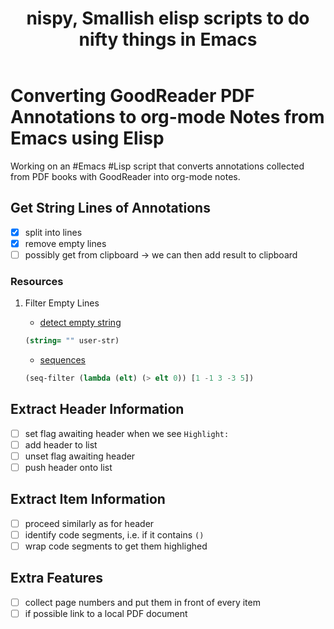 #+TITLE: nispy, Smallish elisp scripts to do nifty things in Emacs

* Converting GoodReader PDF Annotations to org-mode Notes from Emacs using Elisp

Working on an #Emacs #Lisp script that converts annotations collected from PDF books with GoodReader
into org-mode notes.

** Get String Lines of Annotations
:LOGBOOK:
CLOCK: [2020-05-23 Sat 18:46]
:END:

- [X] split into lines
- [X] remove empty lines
- [ ] possibly get from clipboard -> we can then add result to clipboard

*** Resources

**** Filter Empty Lines

- [[https://stackoverflow.com/a/1019821][detect empty string]] 

#+BEGIN_SRC lisp
(string= "" user-str)
#+END_SRC

- [[https://www.gnu.org/software/emacs/manual/html_node/elisp/Sequence-Functions.html][sequences]] 

#+BEGIN_SRC lisp
(seq-filter (lambda (elt) (> elt 0)) [1 -1 3 -3 5])
#+END_SRC

** Extract Header Information

- [ ] set flag awaiting header when we see ~Highlight:~
- [ ] add header to list
- [ ] unset flag awaiting header 
- [ ] push header onto list
  

** Extract Item Information

- [ ] proceed similarly as for header
- [ ] identify code segments, i.e. if it contains ~()~ 
- [ ] wrap code segments to get them highlighed

** Extra Features

- [ ] collect page numbers and put them in front of every item
- [ ] if possible link to a local PDF document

■ TASK
Please transcribe only the portion of the material that starts at the line containing "- [ ] possibly" and runs through its last line, inclusive, exactly as given.

■ RESULT
- [ ] possibly get from clipboard -> we can then add result to clipboard

*** Resources

**** Filter Empty Lines

- [[https://stackoverflow.com/a/1019821][detect empty string]] 

#+BEGIN_SRC lisp
(string= "" user-str)
#+END_SRC

- [[https://www.gnu.org/software/emacs/manual/html_node/elisp/Sequence-Functions.html][sequences]] 

#+BEGIN_SRC lisp
(seq-filter (lambda (elt) (> elt 0)) [1 -1 3 -3 5])
#+END_SRC

** Extract Header Information

- [ ] set flag awaiting header when we see ~Highlight:~
- [ ] add header to list
- [ ] unset flag awaiting header 
- [ ] push header onto list
  

** Extract Item Information

- [ ] proceed similarly as for header
- [ ] identify code segments, i.e. if it contains ~()~ 
- [ ] wrap code segments to get them highlighed

** Extra Features

- [ ] collect page numbers and put them in front of every item
- [ ] if possible link to a local PDF document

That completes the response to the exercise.